DONNÉES FOURNIES.
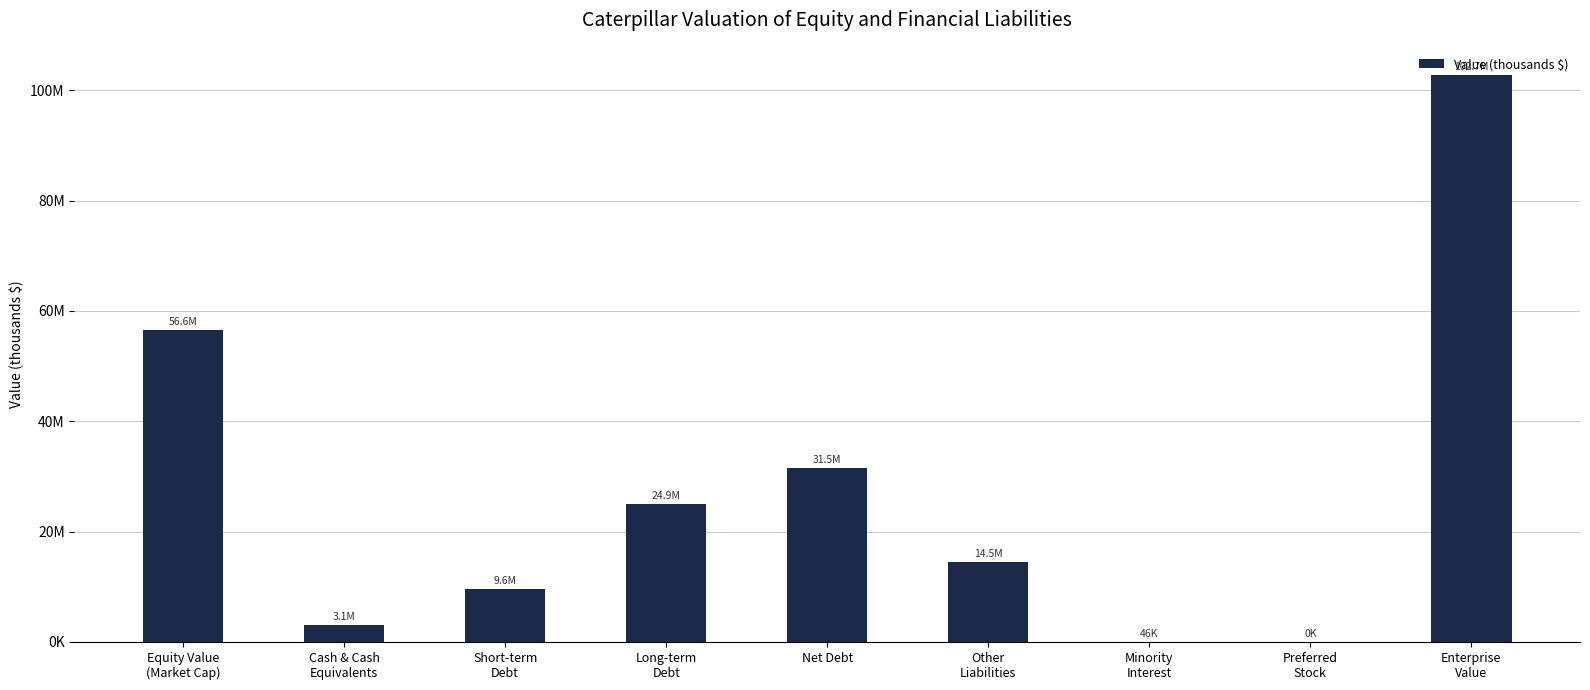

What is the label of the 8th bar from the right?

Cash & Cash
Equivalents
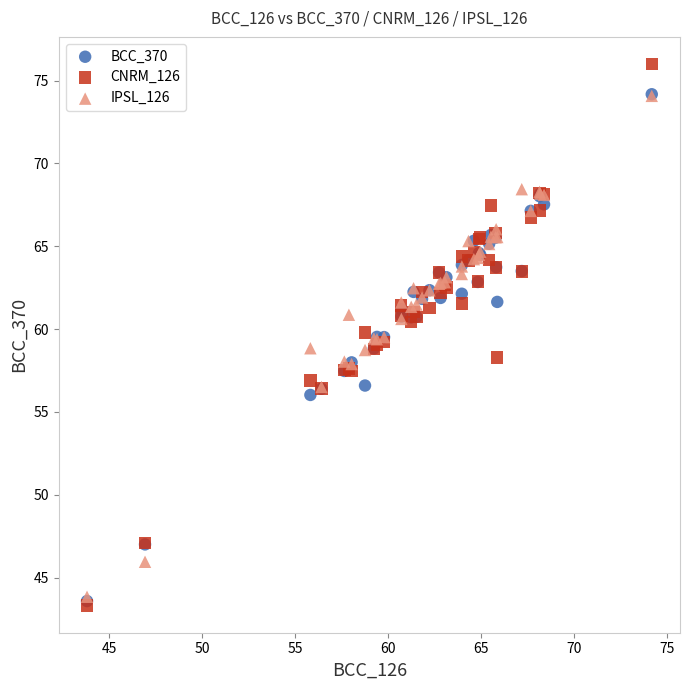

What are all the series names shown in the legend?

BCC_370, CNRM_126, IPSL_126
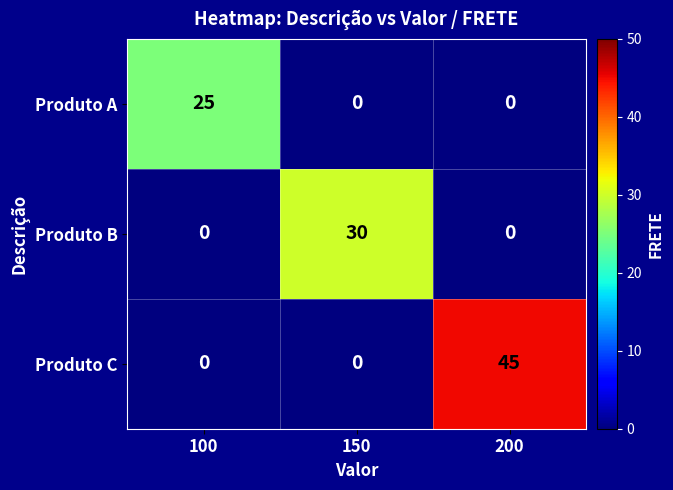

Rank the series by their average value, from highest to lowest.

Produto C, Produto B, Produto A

OBJECTIF DE L'EXERCICE. Recopiez à l'identique tout ce qui va de la ligne contenant « Rank the series » jusqu'à la fin des lignes ci-dessus, ces deux bornes comprises.

RÉPONSE AU PROBLÈME.
Rank the series by their average value, from highest to lowest.

Produto C, Produto B, Produto A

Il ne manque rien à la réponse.